Scientific rationale: The prevalence of vision-threatening eye diseases is projected to increase steadily with an ageing population. The loss of vision is often irreversible, resulting in loss of productivity, inability to perform activities of daily living, and a substantial reduction in quality-of-life. This poses a significant challenge to healthcare professionals of today and tomorrow. Thus, there is an urgent need for healthcare systems in the world to transit from a curative paradigm to one that emphasizes on prevention. This is especially so in eye care as the gap between supply and demand of eye care services widen globally.
This transition in healthcare system needs to be informed by large-scale genomic and detailed clinical data from well-designed population-based prospective cohort studies, and the UK Biobank is an excellent example of such a resource-rich avenue. The UK Biobank will provide us with the data breadth and depth needed to gain a deeper insight into the individual and combined effects of genetic and environmental determinants for a wide range of eye diseases in adult population. These diseases may be caused by many different exposures, each with a modest effect and interact with one another in complex ways. Therefore, a large sample size is needed to study the specific effects of any specific exposure. The extensive dataset from the UK Biobank will allow in-depth analysis and comparison to be made between different populations.

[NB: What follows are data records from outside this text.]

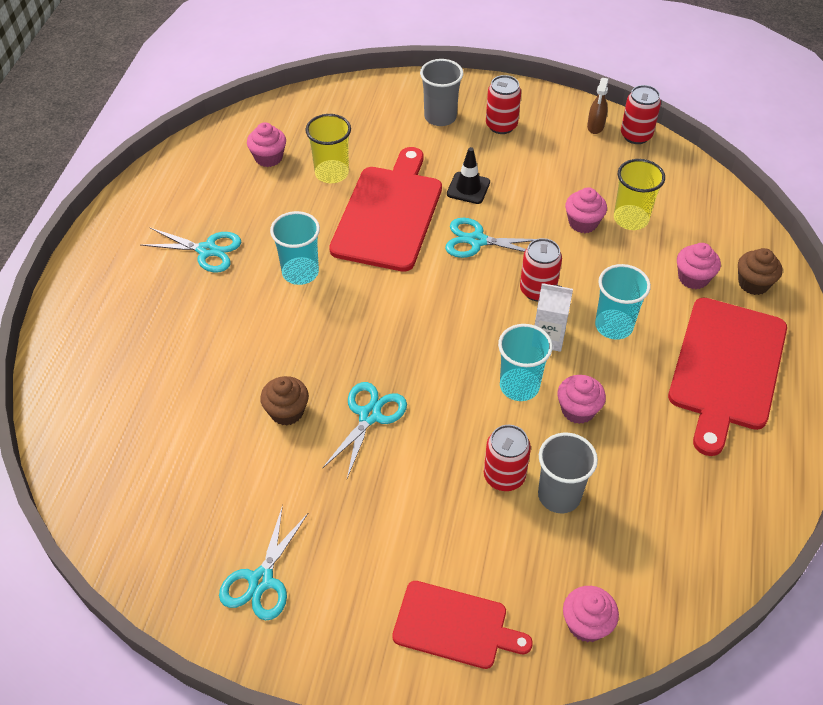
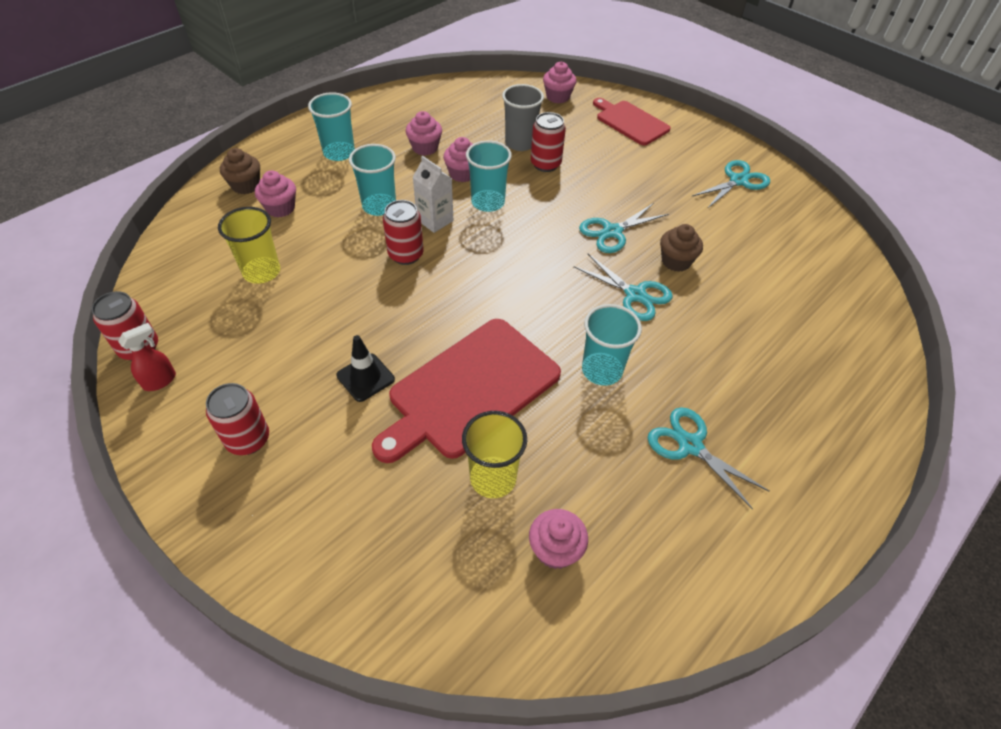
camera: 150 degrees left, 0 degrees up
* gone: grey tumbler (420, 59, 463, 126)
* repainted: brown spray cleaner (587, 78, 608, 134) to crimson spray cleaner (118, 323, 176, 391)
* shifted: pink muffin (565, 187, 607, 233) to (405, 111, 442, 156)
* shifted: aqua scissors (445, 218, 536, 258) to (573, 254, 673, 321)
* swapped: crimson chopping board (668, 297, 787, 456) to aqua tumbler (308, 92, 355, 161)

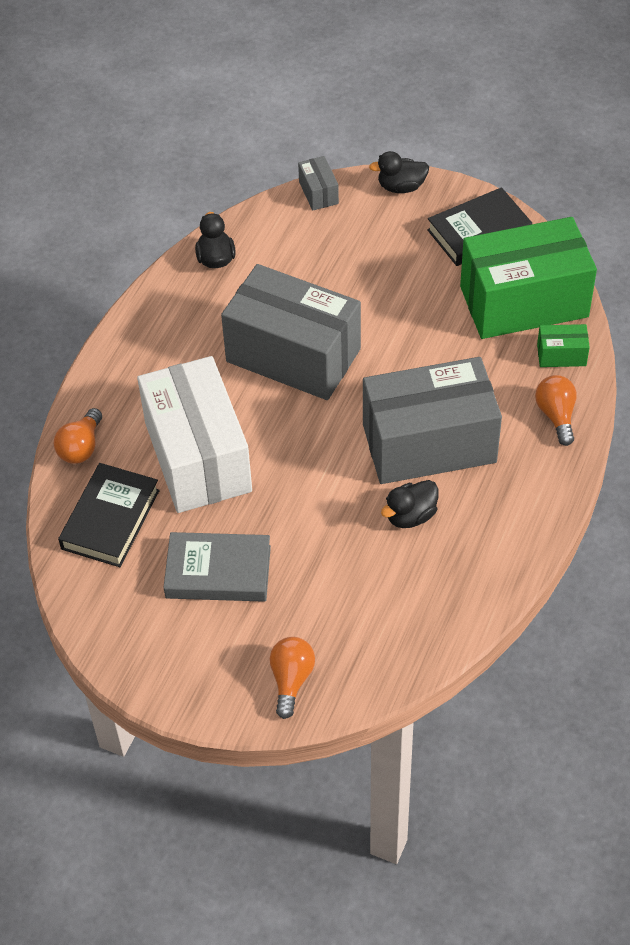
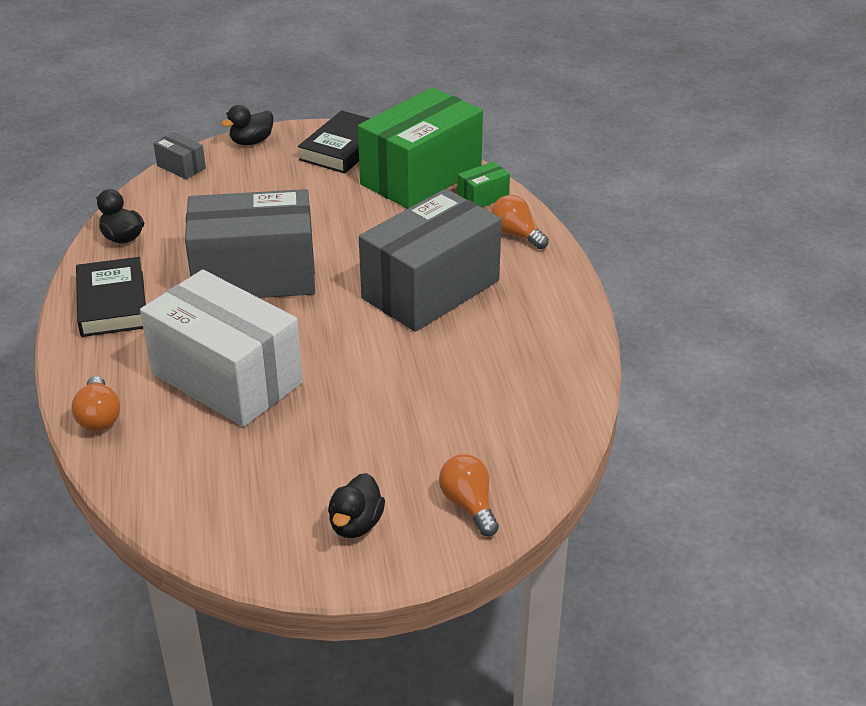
camera: 35 degrees left, 15 degrees down
* shifted: ebony hardback (58, 463, 160, 567) to (76, 257, 146, 337)
* shifted: ebony rubber duck (381, 480, 438, 528) to (328, 473, 385, 538)
* gone: grey hardback (163, 532, 271, 602)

Project duration: 36 months
Public health impact: Findings from this project may provide important information on risk factors of vision-threatening eye diseases, which may improve our understanding of the complex gene-environment mechanism involved in disease development or progression, and accelerate the development of prevention or early detection program for major eye diseases. This project will also provide useful information on the generalizability of risk factors and impact of major eye diseases in genetically different populations.
Project extension – April 2020
As the population ages, visual impairment from eye diseases is increasing worldwide. The major eye diseases threatening vision include age-related macular degeneration, diabetic retinopathy, cataract, glaucoma, and refractive errors. The challenge posed by these conditions highlights the need for accurate data, not only on the epidemiology, but also on specific modifiable risk factors and the complex gene-environment mechanism involved in the development and progression for these conditions in the world.
The primary objective of this research is to evaluate biologic, lifestyle factors and systemic diseases related to the development and progression of major vision-threatening eye diseases, and the impact of these eye diseases on visual function, using data from the Singapore Epidemiology of Eye Diseases (SEED) Study and the UK Biobank. We will further utilize the collected clinical data and images to develop novel artificial intelligence-based systems to predict the progression of major eye diseases and systemic diseases including chronic kidney disease (CKD including end-stage renal disease), and cardiovascular disease (CVD including stroke, acute myocardial infarction and heart failure).
In addition, we would like to investigate the association between brain MRI, retinal images and variable systemic factors (primarily cardiovascular factors and cognitive factors). For preliminary analysis, both development and test sets will be from the UK Biobank data, while searching for external test set where both retinal and brain images are available with clinical information. The first analysis is for the association between variable numeric brain MRI parameters and systemic factors with machine learning based algorithm. The numeric MRI parameters are already available in the dataset, including the diffusion parameters from diffusion-weighted imaging, and volume of each region of the brain. The second analysis is to use convolutional neural network (CNN)-based method to extract more high-dimensional and abstract information from the images, for investigation of the association between brain images and systemic factors. As CNN-based algorithms learn the relevant features directly from the images, without the need for hand-crafted measurement or feature extraction, this method may provide more automated and clinically feasible model. The third step is to integrate both retinal images and brain MRI into the CNN-based model, and assess the performance of models based on brain MRI + retinal images vs. brain MRI alone. If external test set is successfully acquired while conducting the three steps of analysis, the final step is external validation of the model.
Therefore, as brain MRI and retinal images may have synergy other as common modalities of medical check-up that provides information upon systemic cardiovascular risk, these additional analyses may lead to increase in clinical efficacy for systemic disease screening (including cardiovascular disease) and reduction of socioeconomic burden.